报告时间: 2018年7月15日 9:00am – 11:30am.
Title: Harmonic B-splines and Random-Access Poisson Solver
Abstract: Harmonic B-splines are defined by Green's functions of the Laplace-Beltrami operator. Like the basis functions of conventional B-splines, they are (approximately) local and non-negative and satisfy partition of unity. Moreover, harmonic B-splines afford progressive update of fully irregular knots, free of degeneracy, without the need of explicit parameterization, making it ideal for a host of many graphics tasks on $R^2$ and 2-manifolds. In this talk, I will first show case several 3D applications of harmonic B-splines, such as data fitting/interpolation and hierarchical decomposition. Then I will introduce a new Poisson solver that supports random-access evaluation. Finally, I will apply the Poisson solver to Poisson vector graphics and demonstrate its potential for authoring and vectorization.
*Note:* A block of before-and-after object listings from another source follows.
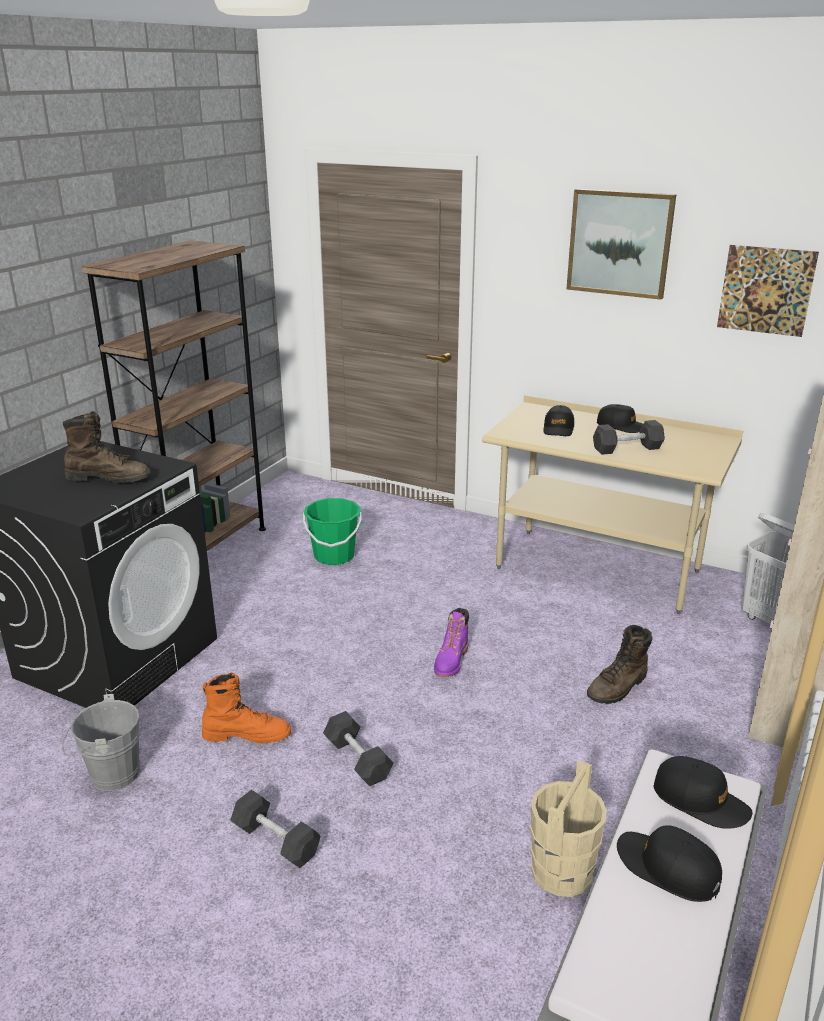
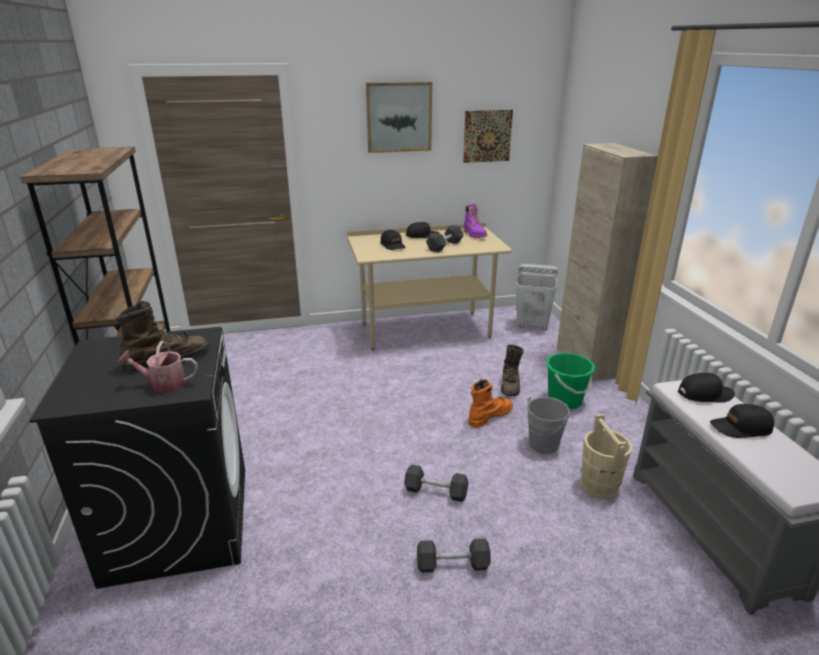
camera: 40 degrees left, 0 degrees up
grey bucket [62,694,140,791] -> grey bucket moved to [521,396,571,454]
orange boot [202,672,291,743] -> orange boot moved to [468,379,513,428]
green bucket [303,498,362,565] -> green bucket moved to [546,353,595,409]
purple boot [434,608,469,677] -> purple boot moved to [464,204,487,238]
none -> watering can [118,341,198,393]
Bio of speaker: Ying He is currently an associate professor at School of Computer Engineering, Nanyang Technological University, Singapore. He received the BS and MS degrees in electrical engineering from Tsinghua University, China, and the PhD degree in computer science from Stony Brook University, USA. His research interests fall into the general areas of visual computing and he is particularly interested in the problems which require geometric analysis and computation.